That was one crazy *** game. I thought for sure there at the end of regulation Orlando was done.


----------



## bruindre (Jul 18, 2004)

JNice said:


> :clap2: - someone with a good attitude
> 
> That was one crazy *** game. I thought for sure there at the end of regulation Orlando was done.


You know, despite Baron having a horrible game, I figured if the W's didn't win in regulation, they'd be done in the OT, having to play a full 5 minutes w/out him. 4 Warriors turnovers didn't help, either.


----------



## Idunkonyou (Feb 23, 2003)

The reason Howard had 9 turnovers tonight was because 2 or 3 were 3 second violations, which Howard seems to get called for the fastest by the refs in the entire league. He was also hacked a bunch of times that led to a turnover that should have been a foul. From what I saw, he only had 3 or 4 legit turnovers, but whatever. The Magic got the win.


----------



## Idunkonyou (Feb 23, 2003)

By the way, any one else notice how stupid that one Warrior's announcer sounded? He basically trashed Howard and said he can only score on dunks and put backs, plus if he had to take a center in the draft #1 he would take Yao over Howard. Either this guy had never seen Howard play before or he is an ignorant guy all together when it comes to basketball.
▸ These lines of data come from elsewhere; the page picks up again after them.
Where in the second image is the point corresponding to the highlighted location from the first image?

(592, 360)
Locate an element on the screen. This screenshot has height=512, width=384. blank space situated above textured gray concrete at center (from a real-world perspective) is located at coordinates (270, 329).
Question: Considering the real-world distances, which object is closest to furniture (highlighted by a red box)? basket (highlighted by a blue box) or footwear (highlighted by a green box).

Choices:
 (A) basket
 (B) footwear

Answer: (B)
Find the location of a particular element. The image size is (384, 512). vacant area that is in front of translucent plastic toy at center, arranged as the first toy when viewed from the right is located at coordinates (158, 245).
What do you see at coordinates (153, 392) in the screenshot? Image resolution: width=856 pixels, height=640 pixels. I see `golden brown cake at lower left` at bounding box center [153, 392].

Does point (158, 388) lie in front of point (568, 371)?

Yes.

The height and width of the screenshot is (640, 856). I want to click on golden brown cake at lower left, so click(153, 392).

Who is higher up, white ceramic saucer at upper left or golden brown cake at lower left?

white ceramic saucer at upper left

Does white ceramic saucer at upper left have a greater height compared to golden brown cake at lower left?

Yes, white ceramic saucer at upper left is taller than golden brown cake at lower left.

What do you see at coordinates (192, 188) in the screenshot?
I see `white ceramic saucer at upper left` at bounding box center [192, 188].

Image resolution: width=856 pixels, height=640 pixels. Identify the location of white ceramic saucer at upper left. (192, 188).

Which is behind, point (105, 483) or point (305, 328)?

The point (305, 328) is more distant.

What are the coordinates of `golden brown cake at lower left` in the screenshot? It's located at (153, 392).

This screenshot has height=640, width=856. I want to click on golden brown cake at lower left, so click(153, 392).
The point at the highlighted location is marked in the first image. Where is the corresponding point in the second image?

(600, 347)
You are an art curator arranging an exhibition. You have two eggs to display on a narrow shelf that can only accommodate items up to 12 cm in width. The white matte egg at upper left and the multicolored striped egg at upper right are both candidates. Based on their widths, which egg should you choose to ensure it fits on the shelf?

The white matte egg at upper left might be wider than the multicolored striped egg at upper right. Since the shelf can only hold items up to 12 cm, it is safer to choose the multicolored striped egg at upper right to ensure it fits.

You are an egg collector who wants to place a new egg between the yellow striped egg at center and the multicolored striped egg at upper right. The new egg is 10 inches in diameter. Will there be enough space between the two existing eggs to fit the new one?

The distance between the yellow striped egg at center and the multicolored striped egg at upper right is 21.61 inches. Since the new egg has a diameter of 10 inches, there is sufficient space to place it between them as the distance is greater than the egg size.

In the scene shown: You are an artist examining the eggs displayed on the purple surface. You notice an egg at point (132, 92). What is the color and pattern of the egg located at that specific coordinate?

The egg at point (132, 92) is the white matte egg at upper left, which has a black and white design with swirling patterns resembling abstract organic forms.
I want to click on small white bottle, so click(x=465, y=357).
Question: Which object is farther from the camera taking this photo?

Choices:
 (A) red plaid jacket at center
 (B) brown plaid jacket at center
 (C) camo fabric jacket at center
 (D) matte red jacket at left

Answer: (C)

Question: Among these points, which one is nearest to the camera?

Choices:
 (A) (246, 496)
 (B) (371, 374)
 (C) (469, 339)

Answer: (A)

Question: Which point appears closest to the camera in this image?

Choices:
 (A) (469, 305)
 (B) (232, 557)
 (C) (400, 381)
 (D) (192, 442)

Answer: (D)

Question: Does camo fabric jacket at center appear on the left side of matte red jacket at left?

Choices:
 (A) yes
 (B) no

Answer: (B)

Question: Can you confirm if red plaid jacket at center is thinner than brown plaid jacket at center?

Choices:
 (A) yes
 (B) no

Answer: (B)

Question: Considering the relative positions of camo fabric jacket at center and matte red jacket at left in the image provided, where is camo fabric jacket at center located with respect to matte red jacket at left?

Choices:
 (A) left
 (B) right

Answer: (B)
I mean Howard didn't have his best game tonight, but give me a break.


----------



## MickyEyez (Aug 25, 2006)

anyone else think that the most impressive part about this game was our role players?

honestly... i didn't think turk and shard did anything impressive... and dwight looked a bit tired during the last game of their 5 game road trip.

turk was taking dumb shots, and couldn't seem to get anything going.. especially late in the game.

shard contributed throughout the game and had his "moments".. but all in all didn't play 120 million dollar basketball from start to finish (although his clutchness was extremely great).

dwight was all around solid... and had a good game, but definitely played better during the previous games on this road trip.



to my point... everyone and i mean everyone knows how great shard, turk, and dwight are... but is anyone else impressed with the depth that didn't really seem there at the beginning of the season?

with guys like dooling, bogans, nelson, garrity, foyle, cook, evans (both have proved thus far to have been a good decision for this season) and even arroyo playing so well... well you get the picture. when cook and evans start to really develop into the offense that SVG has put in place, i don't see why we aren't one the best team in the east.:eek8: there are only a couple teams in the east that are even above .500

it's a real credit to SVG and the changes he's made. he's gotten max potential out of the whole team and i just hope that he can keep it up and stay injury free.


boston has had a soft schedule and won't start their dreary road trips until after x-mas, while the magic have been well traveled and are tops in the league. detroit still has a great team in place and IMO will always be the true enemy 


i know it's early and i'm probably getting ahead of myself... but there is definitely something special in place, which almost seems really scary to say after all these years of losing...






:worthy: DWIGHT HOWARD


----------



## JRJRJR (Apr 22, 2003)

Baron Davis - here's a little Jameer for you.


----------